About Coworking & Shared Workspace
More than ever before operators can leverage their knowledge and expertise in running a service business. There is a natural chemistry between workspace operators and the developers, asset holders and investors eager to expand and monetize space offerings within their portfolios. Through partnerships and management agreements, operators can take their brands to new cities or scale quicker and faster than if they were to do it on their own.

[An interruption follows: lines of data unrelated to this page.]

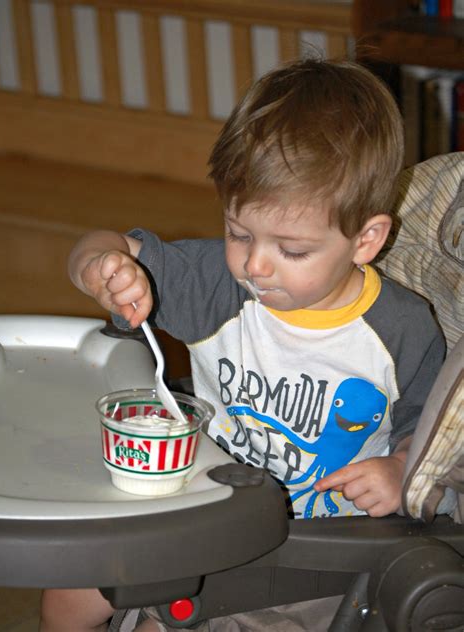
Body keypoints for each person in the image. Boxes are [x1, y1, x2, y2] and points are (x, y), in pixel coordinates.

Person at [40, 57, 445, 632]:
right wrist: (101, 268)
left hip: (315, 552)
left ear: (366, 239)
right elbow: (109, 244)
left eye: (292, 250)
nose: (255, 264)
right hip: (201, 508)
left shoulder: (401, 329)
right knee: (69, 588)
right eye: (238, 232)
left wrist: (399, 468)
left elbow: (430, 435)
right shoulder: (218, 285)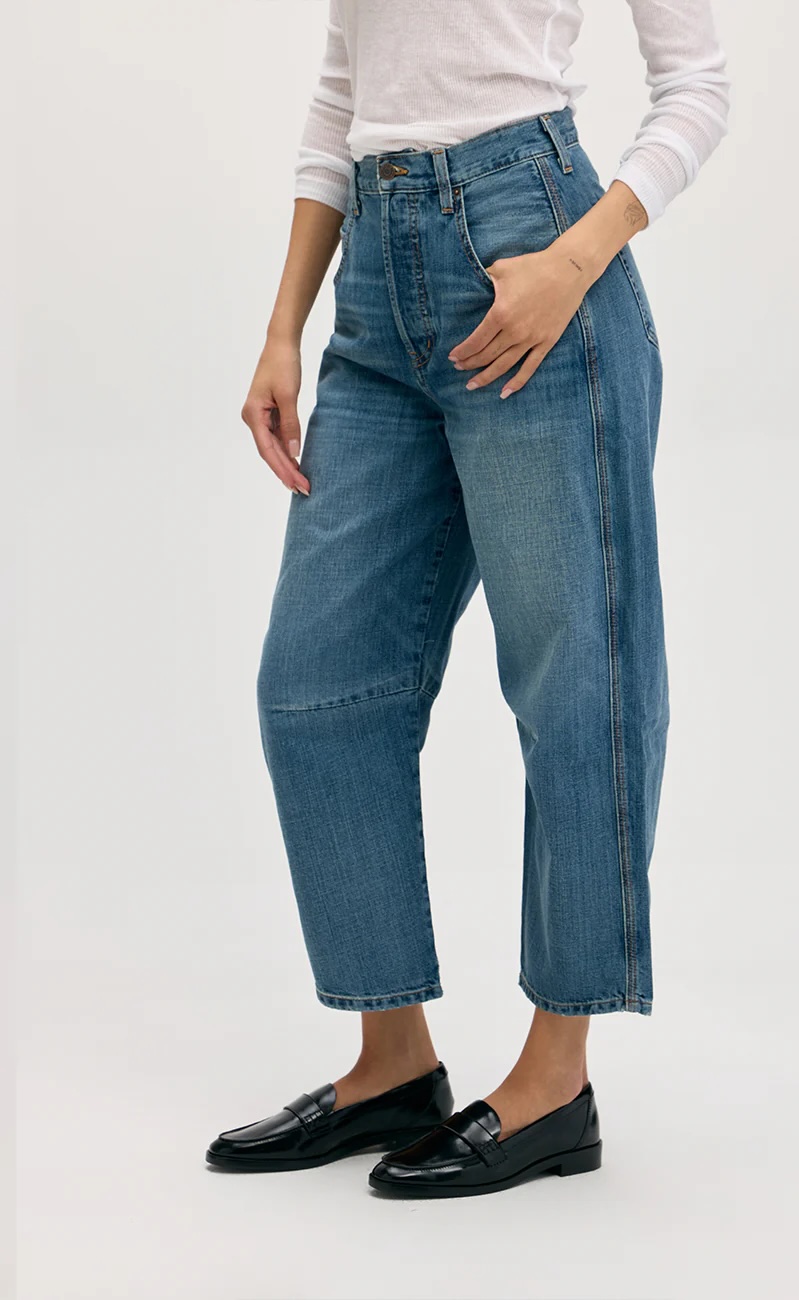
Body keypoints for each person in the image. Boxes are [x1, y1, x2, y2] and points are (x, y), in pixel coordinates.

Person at [206, 0, 730, 1198]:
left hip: (534, 252)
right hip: (373, 297)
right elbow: (345, 96)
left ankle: (555, 1083)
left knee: (575, 684)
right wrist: (283, 325)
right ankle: (392, 1062)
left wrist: (574, 259)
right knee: (317, 684)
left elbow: (697, 87)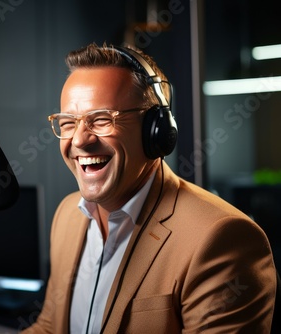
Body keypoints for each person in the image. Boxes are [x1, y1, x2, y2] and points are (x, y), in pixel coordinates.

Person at [21, 42, 277, 333]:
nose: (79, 140)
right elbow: (51, 326)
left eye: (102, 119)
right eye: (68, 123)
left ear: (156, 131)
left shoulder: (222, 238)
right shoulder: (67, 214)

At the GWA/NAIOP event, longtime Coworking operators Mara Heuser, 25N Coworking, and Nick Clark, CommonDesk, presented their experiences with developer agreements and the managed services model. While each contract and relationship will vary, both have been able to grow their brand with minimal effort to secure property assets, while at the same time activating services to supply for the growing demand for the shared workspace category of office space. They’re also more easily able to bring to life the “live, work, play” model throughout communities, something that we will undoubtedly see more of in the near future.
Until Next Year
Despite not having the sunshine of Miami or the rooftop pool, the GWA and NAIOP Office Evolution was one of the greatest events our industry has seen in the past few years. From the excellent content to the familiar and new faces, The Office Evolution proved more than ever that the flexible workspace industry is coming to maturity and on to the next phase which will bring a new iteration of workspace brands, competition, and technologies to the market. Likewise, commercial real estate is at the threshold of a new category of property. This event was a pivotal moment for operators and CRE players alike to capitalize on the connections made to bring new categories of space and opportunity to market.